What struck me from the initial poem was the poet’s spectacular ability to juxtapose the tragic and the beautiful. Section I reveals the narrator in the thick of battle in Pas-de-Calais, France (1915). Soldiers are poetically “showered in moonlight;” there are “Moths, white moths, thousands/flitting;” and dawn is “the colour of trampled grapes”. Existing within this same poem: “a clump/of mangled men;” rats in “brown waves, like the trench-/water they skirred over;” and “guts worming out of that man/cursing us from a stretcher”. These images, plus the scene of a German soldier “[pissing]/into an open mouth, a man I didn’t want to know,” underscore Burnet Smith’s literary perspicacity, and also highlight war’s inhumane nature.

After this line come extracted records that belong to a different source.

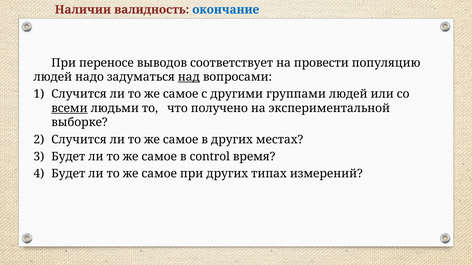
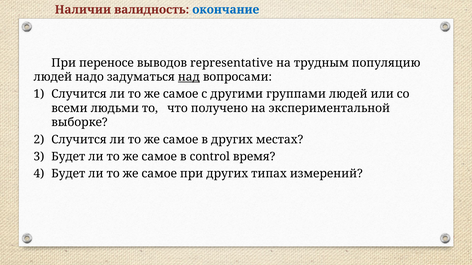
соответствует: соответствует -> representative
провести: провести -> трудным
всеми underline: present -> none
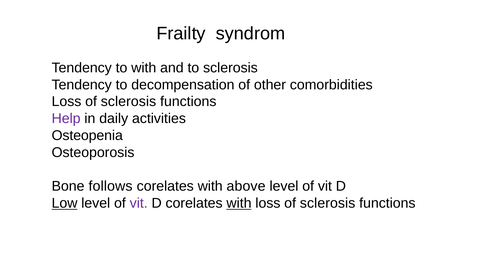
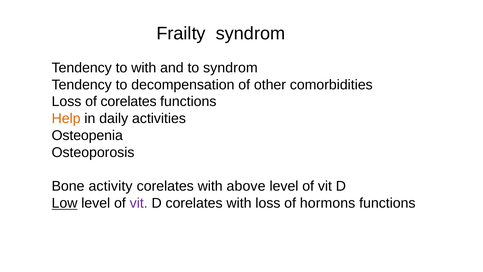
to sclerosis: sclerosis -> syndrom
sclerosis at (128, 102): sclerosis -> corelates
Help colour: purple -> orange
follows: follows -> activity
with at (239, 203) underline: present -> none
sclerosis at (328, 203): sclerosis -> hormons
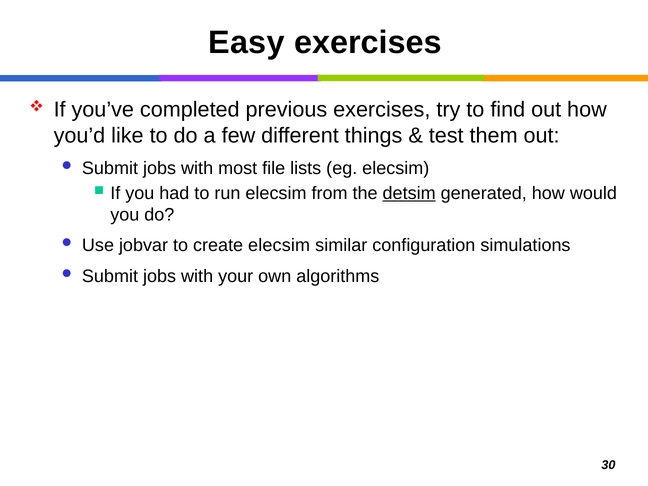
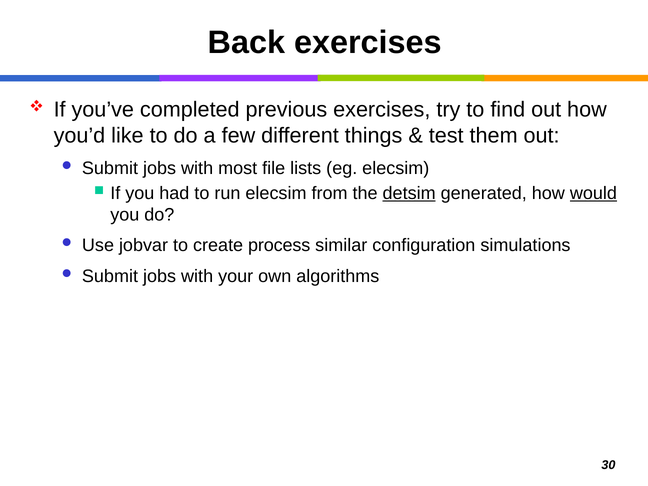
Easy: Easy -> Back
would underline: none -> present
create elecsim: elecsim -> process
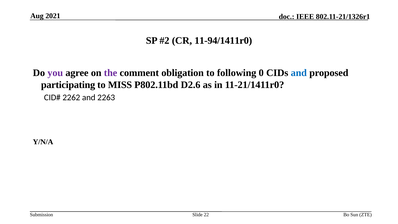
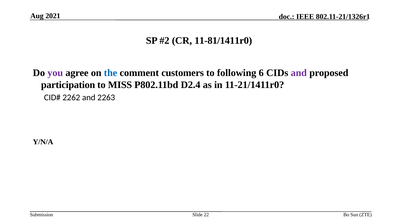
11-94/1411r0: 11-94/1411r0 -> 11-81/1411r0
the colour: purple -> blue
obligation: obligation -> customers
0: 0 -> 6
and at (299, 73) colour: blue -> purple
participating: participating -> participation
D2.6: D2.6 -> D2.4
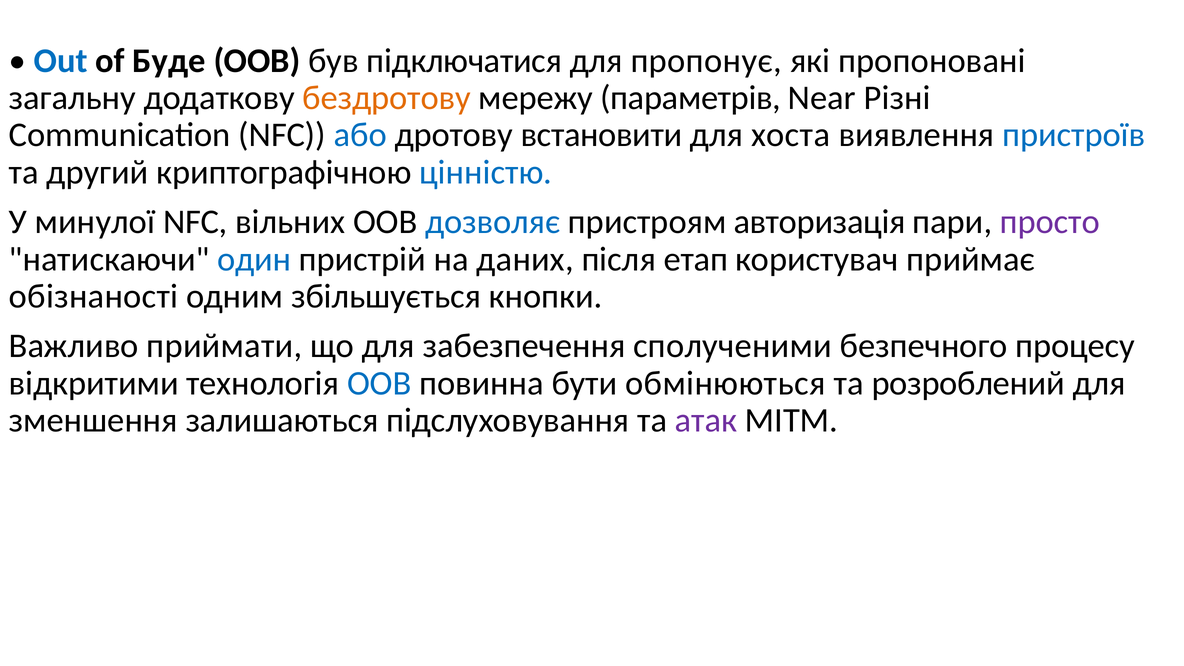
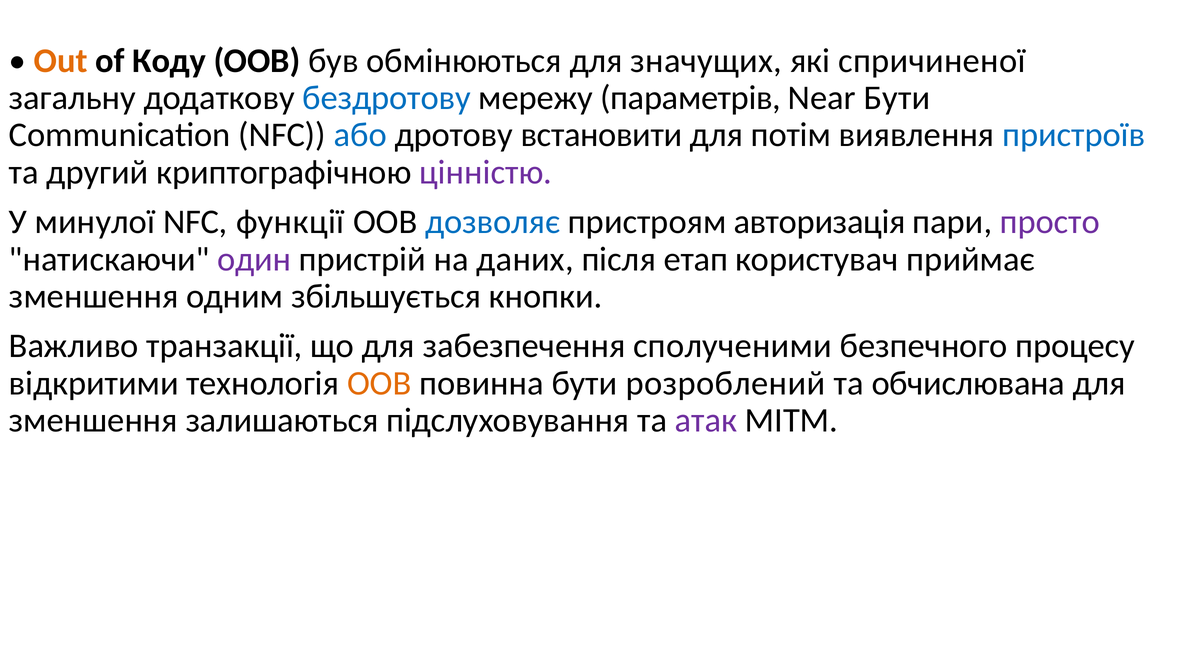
Out colour: blue -> orange
Буде: Буде -> Коду
підключатися: підключатися -> обмінюються
пропонує: пропонує -> значущих
пропоновані: пропоновані -> спричиненої
бездротову colour: orange -> blue
Near Різні: Різні -> Бути
хоста: хоста -> потім
цінністю colour: blue -> purple
вільних: вільних -> функції
один colour: blue -> purple
обізнаності at (94, 296): обізнаності -> зменшення
приймати: приймати -> транзакції
OOB at (379, 383) colour: blue -> orange
обмінюються: обмінюються -> розроблений
розроблений: розроблений -> обчислювана
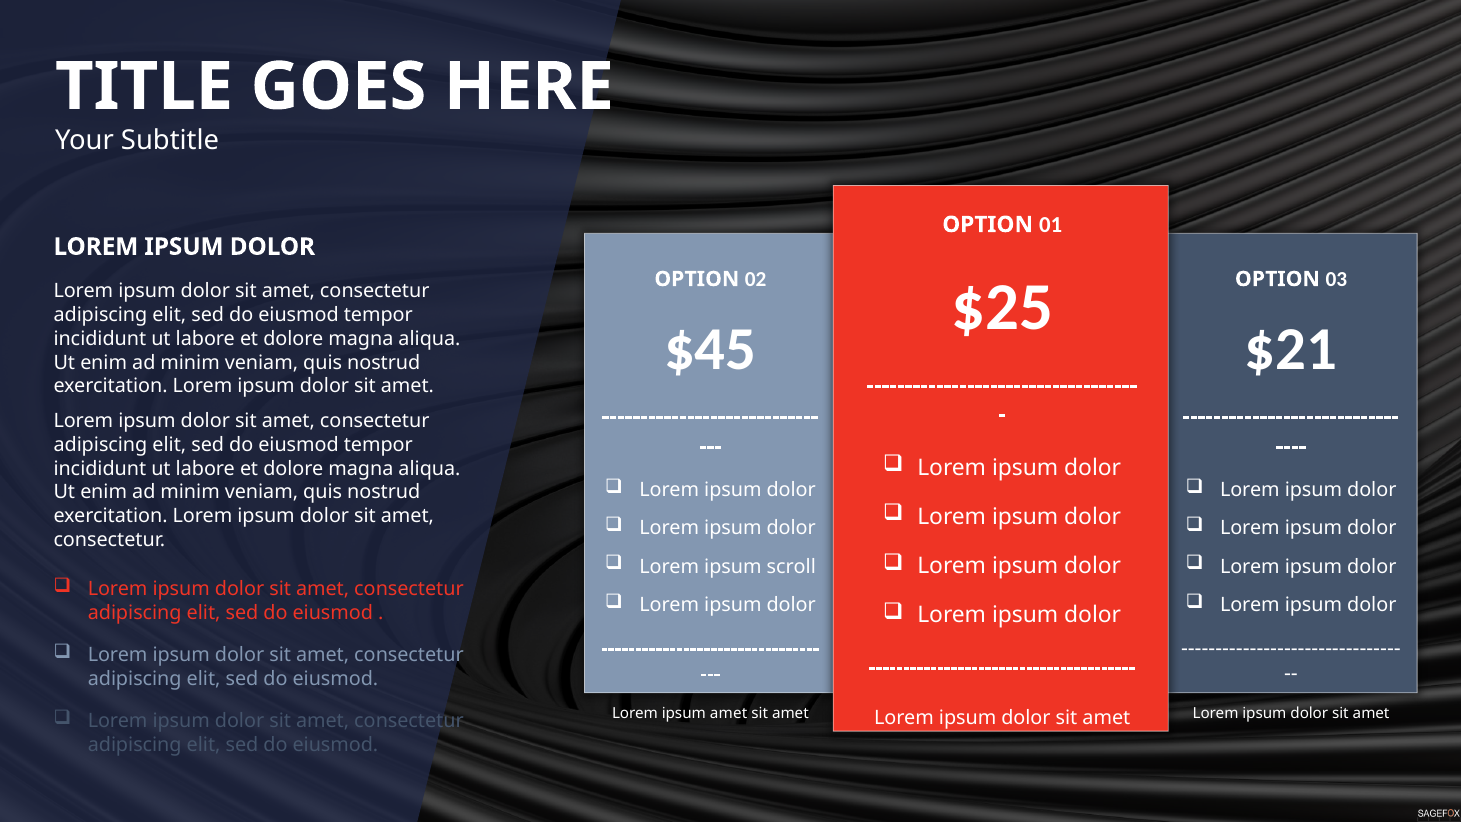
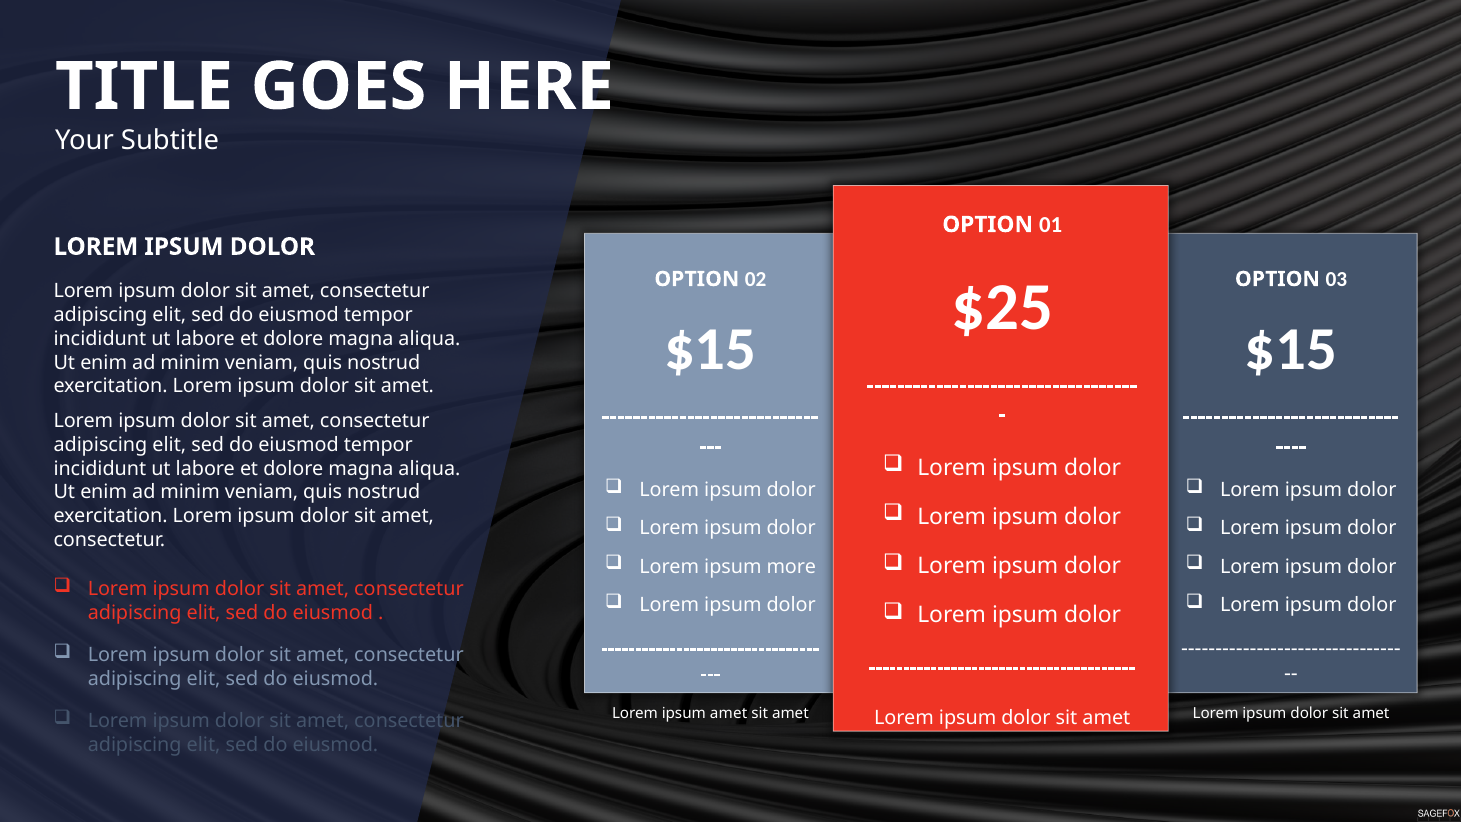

It’s no wonder so many of our ancestors refused to speak about their wartime experiences.
Yet it would be remiss not to acknowledge the degradation and grief so many experienced. A century away from the “Great” War, readers may be unaware of the 666 “wiped out” by chlorine smoke in Wieltje, a town the narrator and his cohorts found “cindered with men”. The dead were members of the Second Battalion of the Royal Dublin Fusiliers. And regarding the child beside the “waterless fountain” … “Pigeons made special use/of the eyes”.
Of the book’s namesake, Burnet Smith writes “We aimed our guns at him, this waif,/a schoolboy who should have been/bored to death in some dismal classroom”. Burden refused a blindfold, and after the death squad incident, Smith never stopped seeing the boy. The writer cleverly reinforces this haunting – and the injustice Burden suffered – in various ways, ie: viewing “how a single cloud/will desert the others, and float off./How the other clouds/don’t seem to care”.
I’ve reviewed several books in the “Oksana Poetry & Poetics” series, and Burnet Smith’s Burden upholds the series’ tradition of greatness. Exceptional cover, too.